Middle school teacher takes on giant math problem: Getting kids to love numbers

Katy Murphy:

Some math classrooms are so quiet you can hear the sound of pencils on paper.
Robert MacCarthy’s class at Willard Middle School in Berkeley has a different soundtrack. His sixth-graders problem-solve out loud — sometimes into a big blue microphone — and applaud each other afterward. They take on lively games and challenges that mix math with art.
Maybe, if they’re lucky, they’ll get to star in a math music video produced by their teacher and classmates under the label mathisnotacrime productions. “Integer Eyes” is the latest hit. “Math Hustla,” released in 2009, quickly became a Willard classic.
“I never met an expression that I couldn’t simplify. I never met a problem that I couldn’t solve,” two students rap, alternating lines, as they move to the beat.

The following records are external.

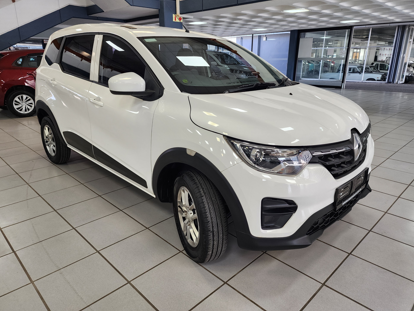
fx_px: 287
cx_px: 204
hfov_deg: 71.6
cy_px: 149
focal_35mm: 24
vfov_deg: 56.8
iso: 160
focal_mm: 6.4
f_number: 1.8
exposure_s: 1/100
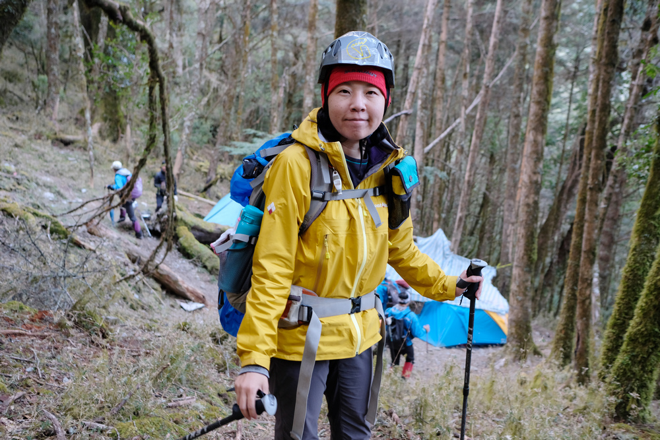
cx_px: 330
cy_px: 220
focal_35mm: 35
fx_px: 642
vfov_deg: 37.9
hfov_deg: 54.4
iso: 640
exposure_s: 1/17
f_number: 3.2
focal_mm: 23
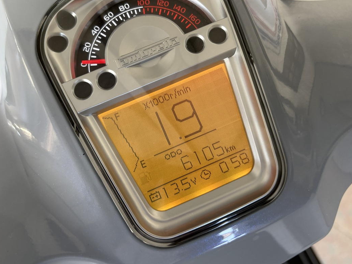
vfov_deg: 44.0
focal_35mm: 32
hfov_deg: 56.8
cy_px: 107
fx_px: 325
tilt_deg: -59.5
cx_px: 170
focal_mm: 5.96
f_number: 1.6
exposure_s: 1/73
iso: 125
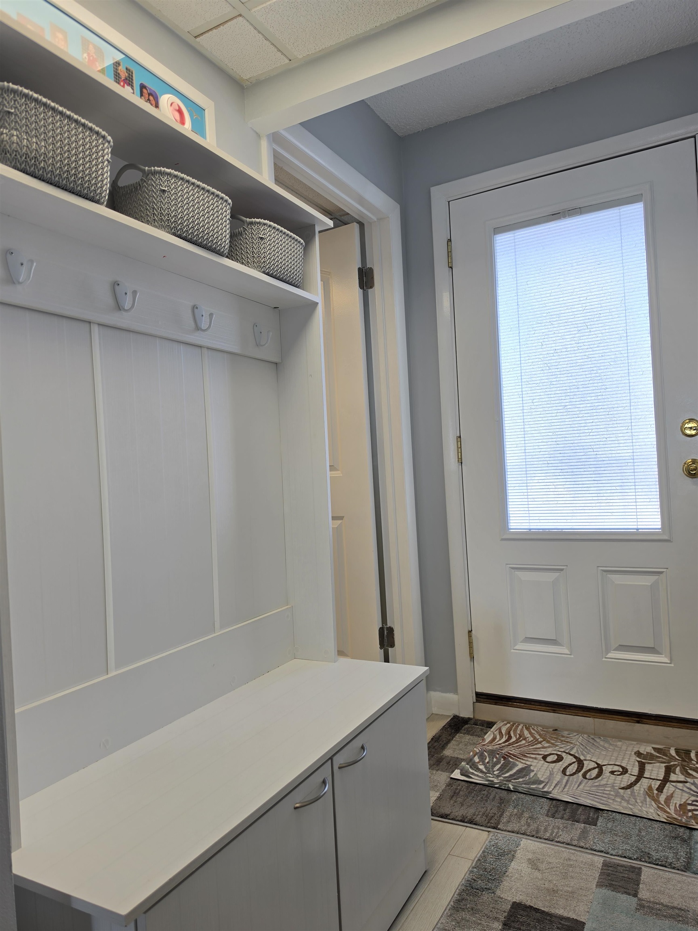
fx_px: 618
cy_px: 466
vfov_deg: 73.9
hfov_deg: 58.9
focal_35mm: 23
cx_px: 349
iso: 12
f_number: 1.4
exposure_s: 1/120
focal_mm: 6.5
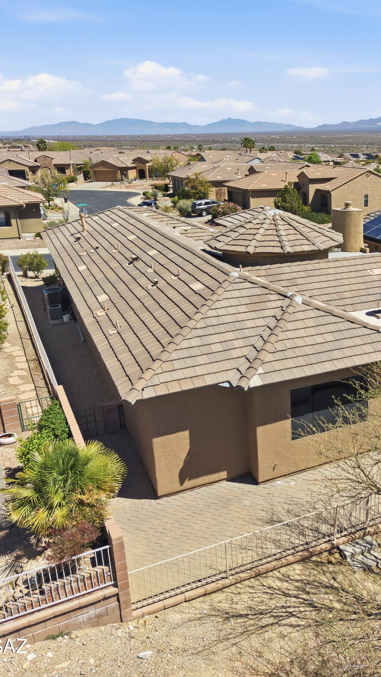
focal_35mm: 35
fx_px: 628
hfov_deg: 32.1
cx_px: 342
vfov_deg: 56.6
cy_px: 337
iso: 200
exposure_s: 1/6000
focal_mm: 8.7
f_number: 1.8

Math can be a tough sell for adolescents. When students hit middle school, they often grow frustrated with math and begin to question the importance of knowing how to isolate a variable or graph an equation. Some end up failing the same courses again and again and eventually drop out of school — even as their schools devote more time to the subject, said Harold Asturias, director of the Center for Mathematics Excellence and Equity at UC Berkeley’s Lawrence Hall of Science.